Check the material that follows and say how many lines include the string "status", giving the number alone.

* _Data for analysis_:
※

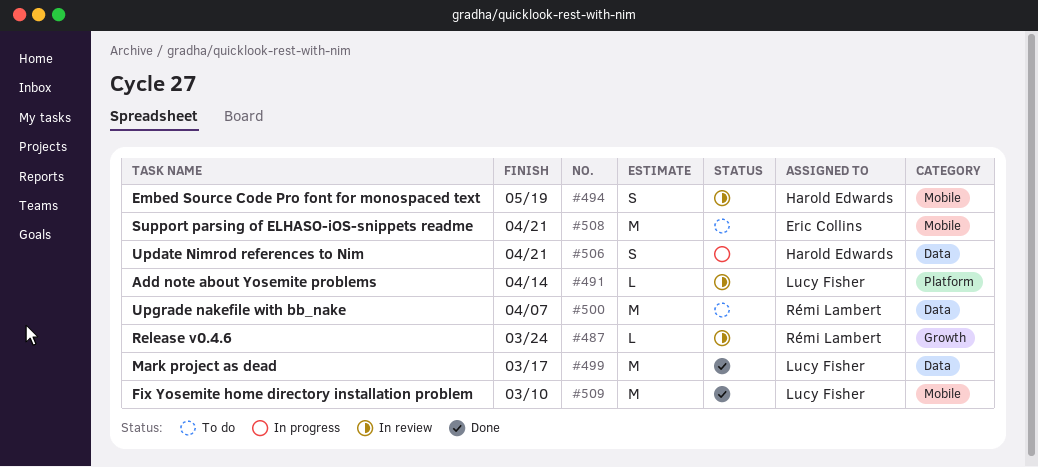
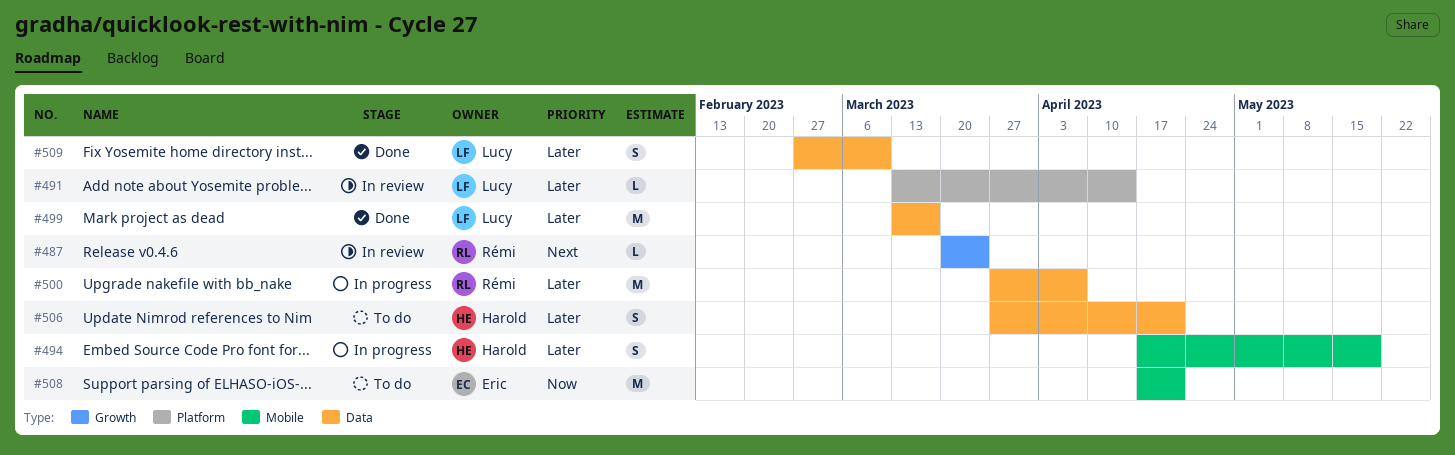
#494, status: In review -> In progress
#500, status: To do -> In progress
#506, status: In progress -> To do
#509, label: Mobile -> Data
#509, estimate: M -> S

※

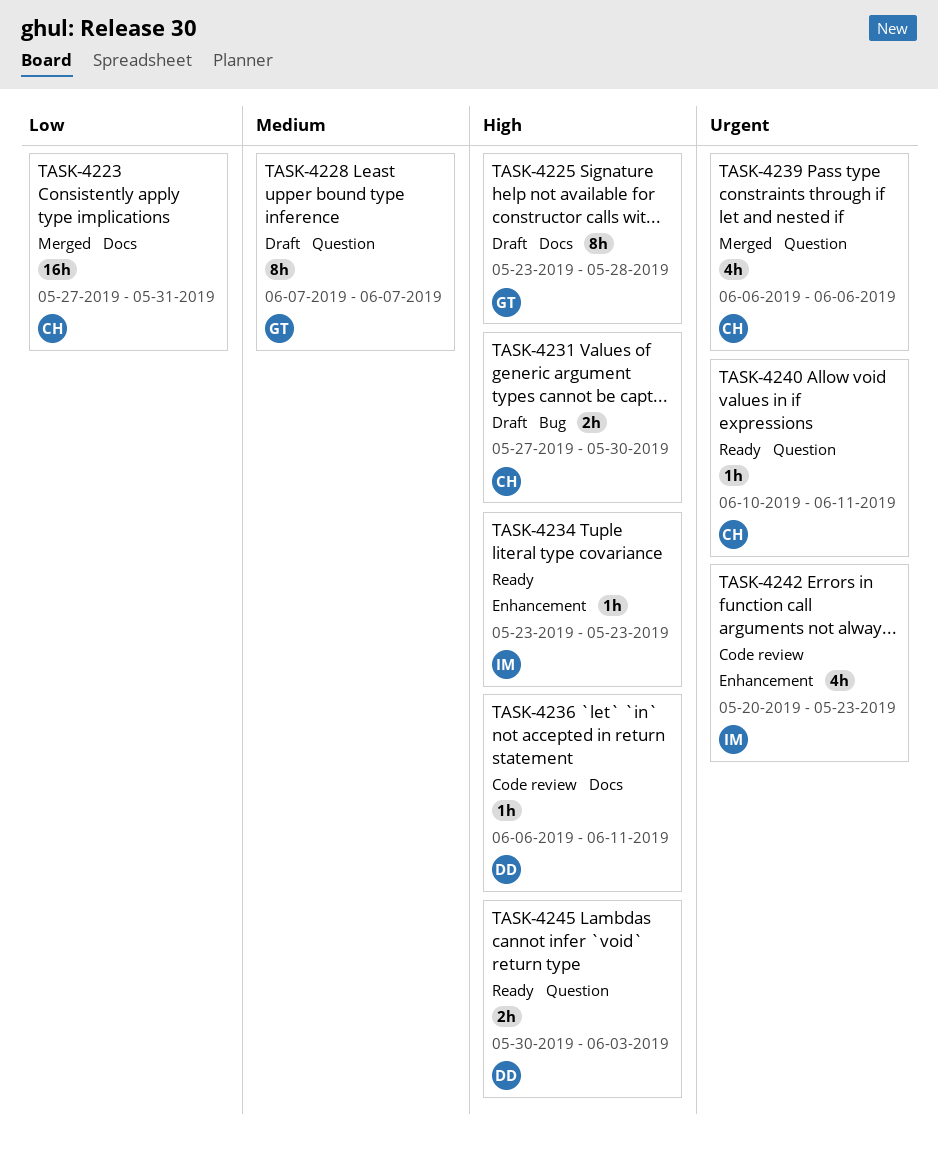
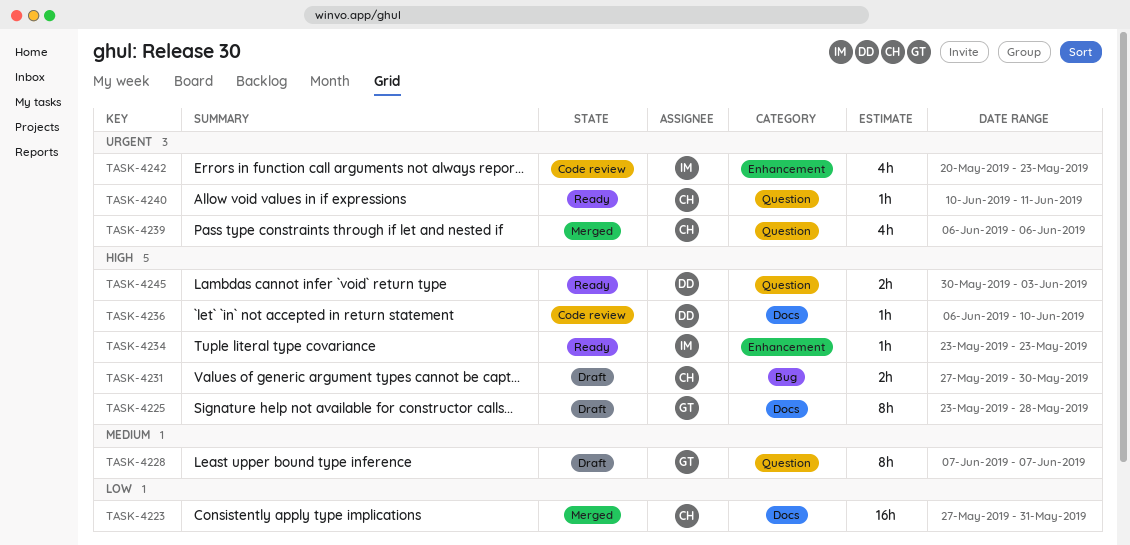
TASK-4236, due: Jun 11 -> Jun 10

※

* _Response to the task_:
3